### [Excerpted passage]
** Start **
US20100051839A1

US20100051839A1 - Magnet valve

Info

Publication number: US20100051839A1
Application number: US12/514,398
Authority: US
Inventors: Harald Guggenmos; Florian Rispler; Christoph Kasper; Guenther Schnalzger; Martin Kirschner
Original assignee: Individual
Current assignee: Robert Bosch GmbH
Priority date: 2006-11-16
Filing date: 2007-09-26
Publication date: 2010-03-04
Also published as: DE102006054185A1; CN101535107A; KR20090079240A; JP2010510446A; WO2008058802A1

Abstract

The invention relates to a solenoid valve comprising a magnetic assembly and a valve cartridge. The valve cartridge comprises a capsule, a valve insert connected to the capsule and an armature that is mobile in the capsule. The armature includes a tappet having a first closing element. A magnetic force produced by the magnetic assembly displaces the armature towards the valve insert. As a result, the first closing element sealingly plunges into a main valve seat. The valve insert is configured as a valve insert sleeve into which a valve sleeve including the main valve seat is disposed.

Description

PRIOR ART

The invention relates to a magnet valve as generically defined by the preamble to independent claim 1.
** End **
### [Challenge A]
Answer these questions about the magnet valve patent page:
(i) Who is listed as the current assignee?
(ii) What is the filing date?
(iii) Toward what part does the magnetic force from the magnetic assembly displace the armature?
The rows below are unrelated to the magnet valve patent page.

### [Exercise inputs]
** Start **
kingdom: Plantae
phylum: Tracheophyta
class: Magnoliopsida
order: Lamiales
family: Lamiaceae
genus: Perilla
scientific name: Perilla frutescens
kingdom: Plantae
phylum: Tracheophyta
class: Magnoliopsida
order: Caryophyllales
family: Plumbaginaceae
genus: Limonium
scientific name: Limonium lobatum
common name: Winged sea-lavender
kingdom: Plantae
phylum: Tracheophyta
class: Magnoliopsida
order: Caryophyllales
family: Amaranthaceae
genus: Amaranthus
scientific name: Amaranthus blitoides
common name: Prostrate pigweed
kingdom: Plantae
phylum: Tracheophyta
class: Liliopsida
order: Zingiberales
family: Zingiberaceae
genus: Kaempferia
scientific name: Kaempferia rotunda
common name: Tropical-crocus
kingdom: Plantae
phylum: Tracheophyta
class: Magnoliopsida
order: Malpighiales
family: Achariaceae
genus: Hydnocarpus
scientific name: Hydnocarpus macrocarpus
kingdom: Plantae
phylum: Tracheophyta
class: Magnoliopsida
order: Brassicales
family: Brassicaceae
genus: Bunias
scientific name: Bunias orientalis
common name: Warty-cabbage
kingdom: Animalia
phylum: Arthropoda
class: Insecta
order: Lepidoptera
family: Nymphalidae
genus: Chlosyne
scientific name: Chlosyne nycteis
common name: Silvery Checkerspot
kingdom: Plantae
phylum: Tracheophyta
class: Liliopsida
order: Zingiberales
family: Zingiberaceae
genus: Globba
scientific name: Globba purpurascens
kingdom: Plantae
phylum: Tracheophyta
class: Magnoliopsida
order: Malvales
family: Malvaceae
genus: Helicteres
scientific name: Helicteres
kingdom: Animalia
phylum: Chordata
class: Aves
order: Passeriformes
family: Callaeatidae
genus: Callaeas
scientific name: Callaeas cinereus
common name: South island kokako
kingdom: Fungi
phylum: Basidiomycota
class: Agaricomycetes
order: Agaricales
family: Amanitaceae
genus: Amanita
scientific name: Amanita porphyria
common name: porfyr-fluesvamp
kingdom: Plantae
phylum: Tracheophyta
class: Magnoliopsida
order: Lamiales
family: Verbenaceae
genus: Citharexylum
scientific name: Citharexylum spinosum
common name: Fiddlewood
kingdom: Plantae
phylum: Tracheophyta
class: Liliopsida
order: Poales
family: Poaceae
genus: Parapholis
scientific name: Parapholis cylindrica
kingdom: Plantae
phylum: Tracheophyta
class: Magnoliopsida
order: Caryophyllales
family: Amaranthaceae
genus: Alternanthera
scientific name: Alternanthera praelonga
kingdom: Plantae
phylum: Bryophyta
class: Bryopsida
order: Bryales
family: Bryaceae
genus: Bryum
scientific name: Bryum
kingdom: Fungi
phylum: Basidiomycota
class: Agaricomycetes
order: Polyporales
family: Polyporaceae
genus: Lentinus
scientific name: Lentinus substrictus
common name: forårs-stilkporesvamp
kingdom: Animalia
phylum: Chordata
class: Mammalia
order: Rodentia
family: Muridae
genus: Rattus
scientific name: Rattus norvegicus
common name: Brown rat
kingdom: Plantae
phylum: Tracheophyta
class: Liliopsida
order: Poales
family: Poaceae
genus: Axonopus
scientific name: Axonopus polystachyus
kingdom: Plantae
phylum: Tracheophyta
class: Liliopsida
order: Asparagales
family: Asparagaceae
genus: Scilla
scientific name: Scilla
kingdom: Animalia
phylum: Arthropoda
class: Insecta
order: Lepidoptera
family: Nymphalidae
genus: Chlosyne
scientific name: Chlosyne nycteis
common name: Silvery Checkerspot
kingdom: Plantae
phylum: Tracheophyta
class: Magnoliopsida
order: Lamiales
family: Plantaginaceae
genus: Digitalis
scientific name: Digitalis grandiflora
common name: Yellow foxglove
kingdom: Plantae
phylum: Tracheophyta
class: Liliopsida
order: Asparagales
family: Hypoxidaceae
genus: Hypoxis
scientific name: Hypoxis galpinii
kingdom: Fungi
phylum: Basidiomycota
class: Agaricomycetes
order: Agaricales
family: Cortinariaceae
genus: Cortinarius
** End **
### [Challenge B]
In the rows, from the first line up to and including the line with "genus: Kaempferia", change "common name" to "vernacular name" and reproduce only those lines.

### [Exercise solution A]
(i) Robert Bosch GmbH
(ii) 2007-09-26
(iii) The valve insert

### [Exercise solution B]
kingdom: Plantae
phylum: Tracheophyta
class: Magnoliopsida
order: Lamiales
family: Lamiaceae
genus: Perilla
scientific name: Perilla frutescens
kingdom: Plantae
phylum: Tracheophyta
class: Magnoliopsida
order: Caryophyllales
family: Plumbaginaceae
genus: Limonium
scientific name: Limonium lobatum
vernacular name: Winged sea-lavender
kingdom: Plantae
phylum: Tracheophyta
class: Magnoliopsida
order: Caryophyllales
family: Amaranthaceae
genus: Amaranthus
scientific name: Amaranthus blitoides
vernacular name: Prostrate pigweed
kingdom: Plantae
phylum: Tracheophyta
class: Liliopsida
order: Zingiberales
family: Zingiberaceae
genus: Kaempferia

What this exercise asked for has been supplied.